Mr. Bernstein: Valuations in the private market tend to lag falls in the public market. Private market expectations have therefore not adjusted yet to the falls we have seen in public markets over the past few weeks. We are also seeing a polarization of company values where the best companies can still be sold for high prices and lower quality companies will not sell or raise capital at all.
Q.: What is the most difficult part of negotiating a transaction in Russia such as GA's investment in Kaspersky Lab?
Mr. Bernstein: The "overnight" 3 hour flight to Moscow and sitting in traffic for hours! There are some differences in how business in Russia is conducted.

There are a handful of very high quality technology companies in Russia such as Kaspersky which are global businesses backed by great R&D teams. We identified Kaspersky after identifying the macro theme that information security is increasingly important to everyone - from the largest companies down to all individuals who shop or bank online. We then looked at several companies in the security software area before deciding on an investment in Kaspersky which has leading technology developed by a deep 850-person research team.
Q.: How would you characterize the relationship between the GA and the management team of its portfolio companies?

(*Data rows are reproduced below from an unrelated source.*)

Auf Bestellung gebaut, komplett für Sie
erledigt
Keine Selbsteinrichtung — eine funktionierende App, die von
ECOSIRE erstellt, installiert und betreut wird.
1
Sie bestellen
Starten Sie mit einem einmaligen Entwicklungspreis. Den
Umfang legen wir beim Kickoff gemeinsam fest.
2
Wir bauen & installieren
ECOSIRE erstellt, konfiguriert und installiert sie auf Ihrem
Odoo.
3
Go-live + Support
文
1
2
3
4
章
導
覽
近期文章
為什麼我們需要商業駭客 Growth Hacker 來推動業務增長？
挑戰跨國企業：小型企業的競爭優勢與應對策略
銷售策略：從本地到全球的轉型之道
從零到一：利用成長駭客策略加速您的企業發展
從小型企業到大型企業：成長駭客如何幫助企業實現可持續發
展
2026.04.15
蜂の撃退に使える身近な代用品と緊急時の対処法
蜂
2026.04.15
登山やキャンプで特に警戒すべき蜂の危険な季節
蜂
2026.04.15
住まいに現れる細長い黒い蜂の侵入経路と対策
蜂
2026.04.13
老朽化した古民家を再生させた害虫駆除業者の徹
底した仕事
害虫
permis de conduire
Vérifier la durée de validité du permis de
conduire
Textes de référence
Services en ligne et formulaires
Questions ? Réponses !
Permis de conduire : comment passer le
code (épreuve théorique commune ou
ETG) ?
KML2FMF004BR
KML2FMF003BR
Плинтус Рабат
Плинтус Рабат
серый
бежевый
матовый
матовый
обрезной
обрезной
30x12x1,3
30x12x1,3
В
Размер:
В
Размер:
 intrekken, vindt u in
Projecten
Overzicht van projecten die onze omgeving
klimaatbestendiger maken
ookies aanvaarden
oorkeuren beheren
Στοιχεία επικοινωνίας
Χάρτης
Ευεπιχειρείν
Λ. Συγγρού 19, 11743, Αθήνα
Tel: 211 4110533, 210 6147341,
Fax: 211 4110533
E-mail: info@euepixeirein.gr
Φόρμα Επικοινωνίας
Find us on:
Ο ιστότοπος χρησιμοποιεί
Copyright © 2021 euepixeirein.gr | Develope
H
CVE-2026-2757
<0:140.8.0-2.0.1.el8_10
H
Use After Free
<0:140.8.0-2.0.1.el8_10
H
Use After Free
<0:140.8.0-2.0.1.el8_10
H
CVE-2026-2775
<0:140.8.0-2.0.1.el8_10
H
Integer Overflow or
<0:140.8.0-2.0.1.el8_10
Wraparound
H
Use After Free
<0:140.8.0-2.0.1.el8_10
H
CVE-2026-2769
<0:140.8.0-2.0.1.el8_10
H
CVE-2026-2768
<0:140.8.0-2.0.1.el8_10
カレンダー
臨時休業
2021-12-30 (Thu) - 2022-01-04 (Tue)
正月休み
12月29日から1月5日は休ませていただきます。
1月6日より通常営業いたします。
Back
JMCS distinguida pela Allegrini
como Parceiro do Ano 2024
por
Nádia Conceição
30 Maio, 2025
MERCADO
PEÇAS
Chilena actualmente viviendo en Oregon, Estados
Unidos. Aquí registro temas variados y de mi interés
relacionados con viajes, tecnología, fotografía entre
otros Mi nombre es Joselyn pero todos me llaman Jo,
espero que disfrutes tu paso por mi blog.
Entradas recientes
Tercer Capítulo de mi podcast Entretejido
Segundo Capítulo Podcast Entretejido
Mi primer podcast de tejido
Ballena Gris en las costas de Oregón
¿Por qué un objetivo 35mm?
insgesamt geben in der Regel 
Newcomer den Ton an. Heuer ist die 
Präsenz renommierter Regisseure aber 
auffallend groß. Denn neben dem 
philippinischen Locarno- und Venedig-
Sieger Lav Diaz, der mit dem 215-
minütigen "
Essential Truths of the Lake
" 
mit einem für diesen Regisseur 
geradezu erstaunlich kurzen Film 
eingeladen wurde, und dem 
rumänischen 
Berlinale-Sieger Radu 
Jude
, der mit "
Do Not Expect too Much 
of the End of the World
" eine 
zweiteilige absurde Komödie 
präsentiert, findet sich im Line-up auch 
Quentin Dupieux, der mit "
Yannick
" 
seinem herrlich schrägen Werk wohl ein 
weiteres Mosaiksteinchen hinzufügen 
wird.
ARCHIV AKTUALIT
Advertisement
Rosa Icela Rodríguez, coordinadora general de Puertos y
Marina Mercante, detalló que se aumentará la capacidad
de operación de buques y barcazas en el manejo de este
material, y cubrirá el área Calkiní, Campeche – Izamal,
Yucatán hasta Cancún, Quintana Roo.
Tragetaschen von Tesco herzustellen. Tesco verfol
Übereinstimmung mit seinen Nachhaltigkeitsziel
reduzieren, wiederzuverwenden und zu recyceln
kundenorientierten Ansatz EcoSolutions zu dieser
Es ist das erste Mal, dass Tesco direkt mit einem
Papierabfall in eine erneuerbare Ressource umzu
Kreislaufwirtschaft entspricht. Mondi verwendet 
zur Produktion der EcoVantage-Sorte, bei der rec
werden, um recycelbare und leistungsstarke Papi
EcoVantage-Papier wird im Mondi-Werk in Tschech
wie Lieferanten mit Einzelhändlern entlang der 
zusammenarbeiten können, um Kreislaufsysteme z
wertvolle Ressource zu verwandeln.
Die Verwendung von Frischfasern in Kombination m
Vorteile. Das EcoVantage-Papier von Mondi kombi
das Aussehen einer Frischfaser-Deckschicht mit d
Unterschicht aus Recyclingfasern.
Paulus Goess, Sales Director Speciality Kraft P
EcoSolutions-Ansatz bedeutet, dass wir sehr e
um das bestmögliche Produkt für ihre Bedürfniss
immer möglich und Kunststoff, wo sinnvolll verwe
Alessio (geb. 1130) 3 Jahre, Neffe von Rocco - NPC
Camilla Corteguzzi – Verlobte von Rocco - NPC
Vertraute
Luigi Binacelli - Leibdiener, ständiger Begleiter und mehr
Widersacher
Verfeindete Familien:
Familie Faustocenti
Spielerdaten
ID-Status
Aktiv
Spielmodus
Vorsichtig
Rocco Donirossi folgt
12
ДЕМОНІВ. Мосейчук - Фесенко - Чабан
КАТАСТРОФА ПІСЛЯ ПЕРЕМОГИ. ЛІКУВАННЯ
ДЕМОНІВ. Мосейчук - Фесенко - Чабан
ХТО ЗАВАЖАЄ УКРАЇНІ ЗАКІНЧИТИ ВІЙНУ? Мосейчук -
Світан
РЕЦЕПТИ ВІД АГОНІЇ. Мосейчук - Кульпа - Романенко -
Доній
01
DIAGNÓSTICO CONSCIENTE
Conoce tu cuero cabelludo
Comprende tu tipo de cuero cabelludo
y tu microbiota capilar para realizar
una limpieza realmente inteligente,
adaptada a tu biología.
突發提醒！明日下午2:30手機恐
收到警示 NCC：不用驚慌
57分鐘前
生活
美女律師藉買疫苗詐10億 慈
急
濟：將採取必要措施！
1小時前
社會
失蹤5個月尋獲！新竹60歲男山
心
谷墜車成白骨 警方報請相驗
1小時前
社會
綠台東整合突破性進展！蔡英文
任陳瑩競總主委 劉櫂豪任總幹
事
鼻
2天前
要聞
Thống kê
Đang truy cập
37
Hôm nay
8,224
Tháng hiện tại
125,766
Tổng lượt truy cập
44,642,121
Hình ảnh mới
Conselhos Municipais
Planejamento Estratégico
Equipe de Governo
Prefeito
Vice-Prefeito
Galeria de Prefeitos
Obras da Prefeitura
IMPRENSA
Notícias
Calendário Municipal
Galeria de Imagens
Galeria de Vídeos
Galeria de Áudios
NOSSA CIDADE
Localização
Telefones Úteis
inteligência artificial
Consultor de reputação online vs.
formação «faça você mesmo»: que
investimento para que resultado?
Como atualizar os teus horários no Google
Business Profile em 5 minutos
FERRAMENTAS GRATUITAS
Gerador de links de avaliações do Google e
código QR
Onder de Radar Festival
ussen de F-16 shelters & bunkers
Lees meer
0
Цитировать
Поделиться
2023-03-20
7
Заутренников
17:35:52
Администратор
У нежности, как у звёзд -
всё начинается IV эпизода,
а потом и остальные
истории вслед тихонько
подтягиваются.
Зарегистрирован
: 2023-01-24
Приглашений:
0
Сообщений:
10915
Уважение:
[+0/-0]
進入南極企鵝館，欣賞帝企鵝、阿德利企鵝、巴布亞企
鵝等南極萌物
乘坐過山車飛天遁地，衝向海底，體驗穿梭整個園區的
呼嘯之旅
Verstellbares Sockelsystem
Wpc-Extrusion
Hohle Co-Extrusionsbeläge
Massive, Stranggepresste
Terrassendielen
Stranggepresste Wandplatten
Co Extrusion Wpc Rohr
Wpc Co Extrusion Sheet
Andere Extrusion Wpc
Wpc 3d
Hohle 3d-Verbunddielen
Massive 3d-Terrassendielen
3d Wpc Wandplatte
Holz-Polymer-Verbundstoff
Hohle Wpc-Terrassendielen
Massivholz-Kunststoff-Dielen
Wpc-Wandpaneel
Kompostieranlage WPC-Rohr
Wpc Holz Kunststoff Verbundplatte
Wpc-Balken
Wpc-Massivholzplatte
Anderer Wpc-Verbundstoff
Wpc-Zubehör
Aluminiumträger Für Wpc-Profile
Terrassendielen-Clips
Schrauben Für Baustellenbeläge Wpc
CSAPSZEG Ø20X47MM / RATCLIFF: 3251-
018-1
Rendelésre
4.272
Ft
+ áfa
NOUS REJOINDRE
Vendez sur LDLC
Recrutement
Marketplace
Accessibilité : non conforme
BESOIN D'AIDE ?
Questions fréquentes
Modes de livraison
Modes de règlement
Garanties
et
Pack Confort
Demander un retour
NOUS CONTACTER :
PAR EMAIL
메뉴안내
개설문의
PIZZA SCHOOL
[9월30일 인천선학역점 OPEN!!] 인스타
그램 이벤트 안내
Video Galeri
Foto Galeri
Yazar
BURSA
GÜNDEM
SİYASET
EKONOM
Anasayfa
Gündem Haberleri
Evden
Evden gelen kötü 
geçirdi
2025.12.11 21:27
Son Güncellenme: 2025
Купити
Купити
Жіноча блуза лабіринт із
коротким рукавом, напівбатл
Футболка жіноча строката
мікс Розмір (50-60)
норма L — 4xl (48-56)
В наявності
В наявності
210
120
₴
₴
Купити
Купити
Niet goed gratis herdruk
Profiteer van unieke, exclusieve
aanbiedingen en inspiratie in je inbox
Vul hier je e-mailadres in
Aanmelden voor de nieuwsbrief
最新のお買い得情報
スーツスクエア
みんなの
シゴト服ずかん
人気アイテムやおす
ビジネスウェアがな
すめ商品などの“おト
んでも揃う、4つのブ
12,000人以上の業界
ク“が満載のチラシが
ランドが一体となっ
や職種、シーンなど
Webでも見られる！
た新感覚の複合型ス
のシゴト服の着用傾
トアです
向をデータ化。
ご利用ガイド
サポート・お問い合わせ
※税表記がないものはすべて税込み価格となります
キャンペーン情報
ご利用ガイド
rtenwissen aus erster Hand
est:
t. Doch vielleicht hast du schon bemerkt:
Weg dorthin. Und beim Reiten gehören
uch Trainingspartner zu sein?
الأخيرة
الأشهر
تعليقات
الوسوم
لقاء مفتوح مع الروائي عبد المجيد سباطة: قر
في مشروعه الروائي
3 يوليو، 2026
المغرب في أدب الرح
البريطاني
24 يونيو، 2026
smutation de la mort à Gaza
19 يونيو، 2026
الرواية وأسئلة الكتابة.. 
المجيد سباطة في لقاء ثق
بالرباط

Mr. Bernstein: GA partners with management teams to bring our experience of backing and building global growth companies. We have a resources group which help with IT, HR, finance and operations and we are actively involved strategically at board level and with M&A.
Q.: How important is having a Board for privately held companies in driving growth and creating sustainable value?
Mr. Bernstein: Boards and effective governance at the board are key for driving growth and creating sustainable value in all companies. We pay a lot of attention to getting the right mix of people and skillsets on a board, and to forming a team which sets direction and culture.
Q.: What is your preferred exit strategy?
Mr. Bernstein: My preferred exit is any exit that achieves our target returns! We exit in many different ways including IPO, strategic sale and sometimes sale to another private equity firm. We like to see our companies building sustainable market positions such that they continue to achieve success even after we exit.
Q.: Given GA's impressive track record, what is the secret to its performance?
Mr. Bernstein: GA has a great team and partnership culture. We are a single global partnership which is different from the way traditional private equity firms are set up and the whole firm is oriented towards building great long term businesses.
Q.: In closing, required, what book are you currently reading?
Mr. Bernstein: I am reading Conservation by Bergerhoff Mulder and Coppolillo. In my free time I have become involved in wilderness conservation. Whilst GA is a long term investor it is interesting to consider how some issues require thinking about the next 100 years rather than the shorter periods driven by many financial markets.